::: SOURCE EXCERPT

This passage is significant for two reasons. First, it is one example of how Khalidi puts together his story. He combines conventional tools of historians, documents found in his family archives, and stories passed down through generations of family members. This diary also represents a primary source, meaning it was written by people in the time period that Khalidi discusses in the opening chapter. Second, Khalidi uses this letter to support his assertion of the colonial nature of the Zionist movement. In this diary entry, Herzl calls for the removal of the indigenous people of Palestine, which is a tactic used by colonizers.
“Coming to his main purpose, Yusuf Diya said soberly that whatever the merits of Zionism, the ‘brutal force of circumstances had to be taken into account.’ The most important of them were that ‘Palestine is an integral part of the Ottoman Empire, and more gravely, it is inhabited by others.’”
In the Introduction, Khalidi focuses on the letter his great-great-great uncle, Yusuf Diya al-Din Pasha al-Khalidi, wrote to Theodor Herzl. In the letter, Yusuf Diya emphasizes that while he has great respect for Herzl, Judaism, and Jewish people, the Zionist movement should leave Palestine alone. Yusuf Diya underscores that indigenous people occupied the land. These indigenous people would not allow another group to try and forcibly remove them. To Khalidi, Yusuf Diya’s letter is prophetic. Yusuf Diya warns that trying to remove Palestinians from their land would cause deep unrest, conflict, and harm to well-established Jewish communities throughout the Middle East. All three of these warnings came true.
“As this book will argue, the modern history of Palestine can best be understood in these terms: as a colonial war waged against the indigenous population, by a variety of parties, to force them to relinquish their homeland to another people against their will.”
The central tenet of Khalidi’s book is that the Israeli-Palestinian conflict is deeply rooted in colonial decisions made by the Zionist movement with backing from superpowers (primarily Great Britain and the US) and regional (other Arab countries) and local (Palestinian leadership) players. Khalidi dispels what he considers a myth: that the conflict is a clash between two peoples, both of whom have rights in the same land. Khalidi believes that Palestinians are the rightful indigenous people of Palestine. This passage constitutes an emphatic thesis statement.
“Political figures have explicitly denied the existence of Palestinians, for example, former Speaker of the House Newt Gingrich: ‘I think that we’ve had an invented Palestinian people who are in fact Arabs.’ While returning from a trip to Palestine in March 2015, the governor of Arkansas, Mike Huckabee, said ‘There’s really no such thing as the Palestinians.’”
Another key theme that Khalidi introduces in the Introduction is The Role of Outside Players in a Conflict’s Trajectory. Throughout the book, Khalidi expresses frustration with US government officials, diplomats, and politicians whom he believes are biased in their perspective of the conflict. Decades of machinations show that the US government always sides with Israel over Palestine. Some Americans, such as Newt Gingrich and Mike Huckabee, even go so far to say that the Palestinians are not a real people. Khalidi suggests that narratives like this dehumanize Palestinians, making it easier for the Zionist movement to stake its claim on Palestinian land.

::::::

§ GIVEN PROBLEM A
Give every person named in the commentary on Khalidi's book.
§ GIVEN PROBLEM B
Using the commentary on Khalidi's book, say whether each statement agrees with it: (i) Yusuf Diya was Khalidi's great-great-great uncle. (ii) Mike Huckabee made his remark while returning from a trip to Palestine in March 2016. (iii) Khalidi holds that the conflict is a clash between two peoples who both have rights in the same land. Answer yes or no for each and quote the words that decide it.
The listing that comes next is separate material with no connection to the commentary on Khalidi's book.

::: DATA EXTRACT

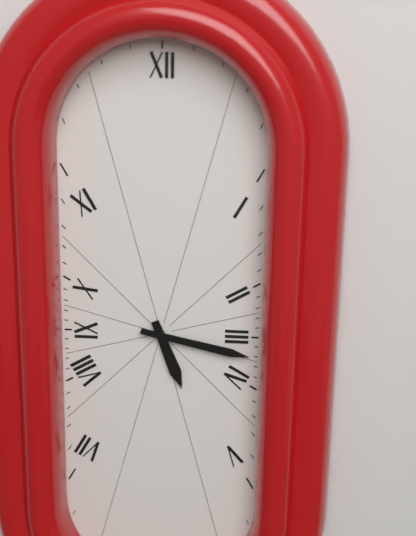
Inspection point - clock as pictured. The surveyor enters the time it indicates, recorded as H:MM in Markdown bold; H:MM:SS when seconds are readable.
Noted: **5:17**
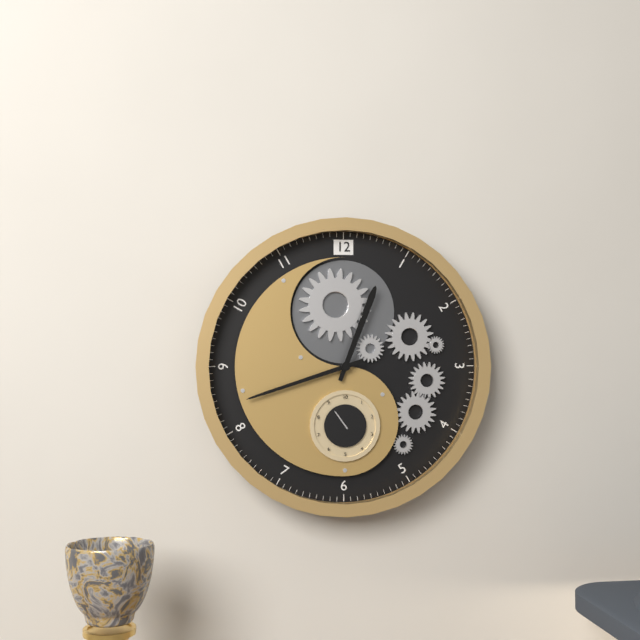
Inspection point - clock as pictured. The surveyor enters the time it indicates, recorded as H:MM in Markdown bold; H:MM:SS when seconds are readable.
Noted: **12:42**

::::::

§ WRITTEN RESPONSE A
Khalidi; Yusuf Diya al-Din Pasha al-Khalidi; Theodor Herzl; Newt Gingrich; Mike Huckabee

§ WRITTEN RESPONSE B
(i) Yes: "the letter his great-great-great uncle, Yusuf Diya al-Din Pasha al-Khalidi, wrote to Theodor Herzl"
(ii) No: "While returning from a trip to Palestine in March 2015"
(iii) No: "Khalidi dispels what he considers a myth: that the conflict is a clash between two peoples, both of whom have rights in the same land."